## [Work to be completed]
Revise the lines below so that "locality" becomes "location", leaving everything else unchanged, and omit the pictures from your reply.

— START —

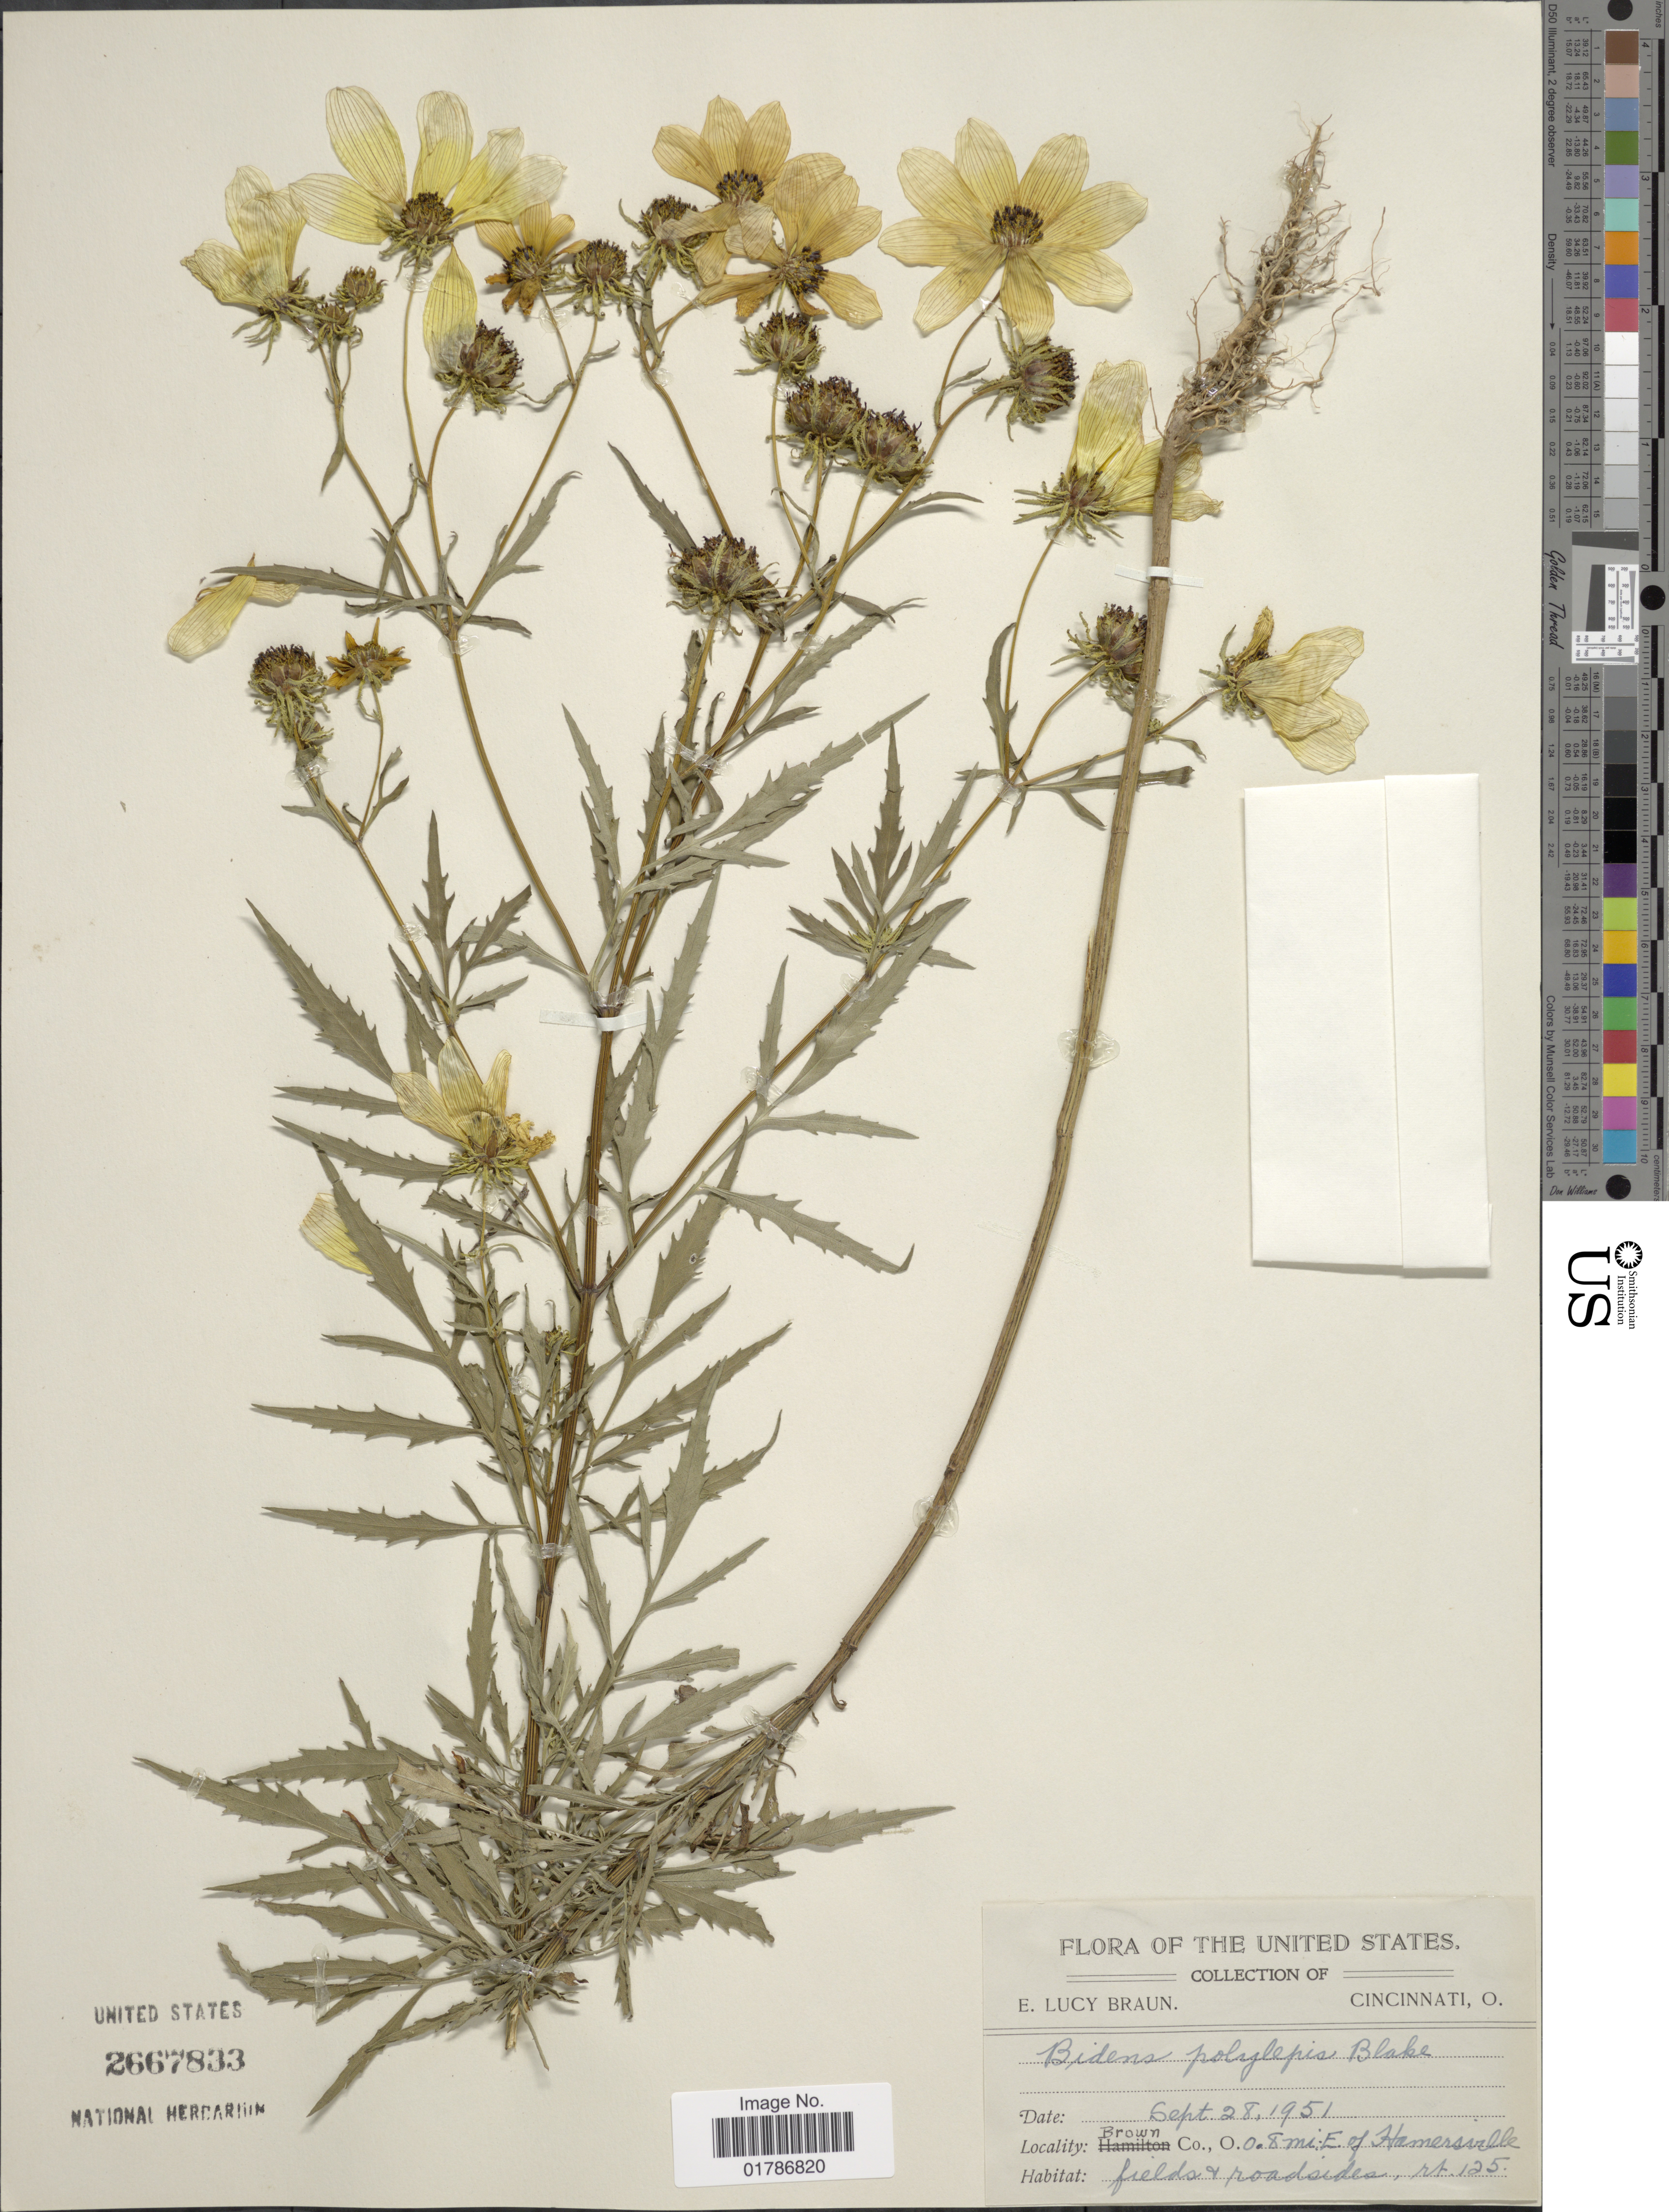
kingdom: Plantae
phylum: Tracheophyta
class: Magnoliopsida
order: Asterales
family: Asteraceae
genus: Bidens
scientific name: Bidens polylepis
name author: S.F. Blake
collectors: E. L. Braun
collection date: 1951-09-28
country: United States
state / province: Ohio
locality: Brown Co., O., 8 mi. S of Hamersville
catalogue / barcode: US 2667833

— END —

## [Finished answer]
kingdom: Plantae
phylum: Tracheophyta
class: Magnoliopsida
order: Asterales
family: Asteraceae
genus: Bidens
scientific name: Bidens polylepis
name author: S.F. Blake
collectors: E. L. Braun
collection date: 1951-09-28
country: United States
state / province: Ohio
location: Brown Co., O., 8 mi. S of Hamersville
catalogue / barcode: US 2667833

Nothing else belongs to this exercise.